Billed as a mix of a board game and theatre, Revolution is an unusual and highly interactive show. We're met at the door by a fiery, resolute pair of hosts; there's an uprising on the streets outside, they tell us, and we the audience are competing dissident leaders. To find out which faction wins, we're going to play a game – a little reminiscent of Risk, though it's projected on the wall rather than being set out on a table. And along the way, we'll have plenty of opportunity to share ideas for a brighter future for London.
The game itself is fairly straightforward, based mainly around second-guessing your opponents as you each move armies of supporters around the city. Keen gamers will pick it up in an instant, and our hosts are impeccably helpful too, explaining the rules step-by-step as they guide us through the first couple of turns. A winner is declared at the end, but there's enough unpredictability built into the game to discourage taking it too seriously; genuinely, in this case, it's the taking part that counts.

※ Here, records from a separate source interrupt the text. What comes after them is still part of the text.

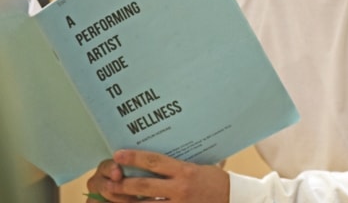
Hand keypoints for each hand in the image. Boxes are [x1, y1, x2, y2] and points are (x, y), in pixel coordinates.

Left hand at [85, 149, 228, 202]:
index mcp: (185, 171)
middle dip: (124, 185)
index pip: (154, 162)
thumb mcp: (200, 166)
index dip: (134, 157)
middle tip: (110, 181)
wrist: (234, 198)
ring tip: (114, 199)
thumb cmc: (216, 181)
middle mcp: (180, 188)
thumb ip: (179, 165)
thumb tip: (158, 157)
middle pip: (144, 186)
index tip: (118, 154)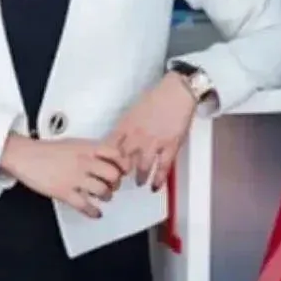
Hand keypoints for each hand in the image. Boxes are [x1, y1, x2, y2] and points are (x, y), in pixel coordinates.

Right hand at [0, 135, 127, 218]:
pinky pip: (85, 205)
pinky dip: (93, 212)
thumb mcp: (73, 143)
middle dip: (115, 183)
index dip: (123, 164)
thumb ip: (91, 150)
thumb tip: (108, 157)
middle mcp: (83, 162)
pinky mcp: (64, 192)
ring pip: (102, 191)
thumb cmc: (46, 150)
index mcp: (86, 148)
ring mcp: (74, 177)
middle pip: (113, 175)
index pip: (116, 154)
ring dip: (106, 196)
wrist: (24, 155)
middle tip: (112, 185)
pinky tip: (95, 212)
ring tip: (103, 196)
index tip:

To boost your supporter base and earn an advantage on the game-board, your team can complete additional tasks – all themed around the central topic of building a new society after a revolution. I found myself, variously, squabbling with political opponents in the style of Question Time; drafting a declaration of human rights for a new constitution; and representing my faction at a make-or-break peace conference. Each of the missions calls for some creative thinking and improvisation, and the tasks are well-chosen, sometimes thought-provoking but always entertaining.
The bunker-like setting adds to the experience as well, while neatly-planned movement through the space both breaks up the action and delineates the phases of the game. When we gather at one end of the room to watch our supporters' moves unfold, there are thrilling echoes of countless scenes from movies – the ones where worried-looking generals cluster around a glowing screen in a war-room. It's easy to believe there really is revolution on the streets outside, and the ever-present pressure to meet tight deadlines all but forces you to overcome any reticence and embrace your role.
So there's no faulting the fun. What Revolution lacks, though, is the feel of personal discovery – for an event that's pitched as part-theatre, it feels a little too much just like a game. Right at the start, you're assigned to a political faction; I was cast as a police-state fascist, and if I'm honest, I enjoyed it. There was no sense of consequence for the outrageous policies I espoused, no chickens coming home to roost in the final act.
Perhaps Exit Productions could do more to give this politically-themed entertainment a genuinely political edge. But it's an energising, interesting way to spend ninety minutes – and the team's technical tricks and logistical skills are genuinely impressive. You'll be pleased to play along.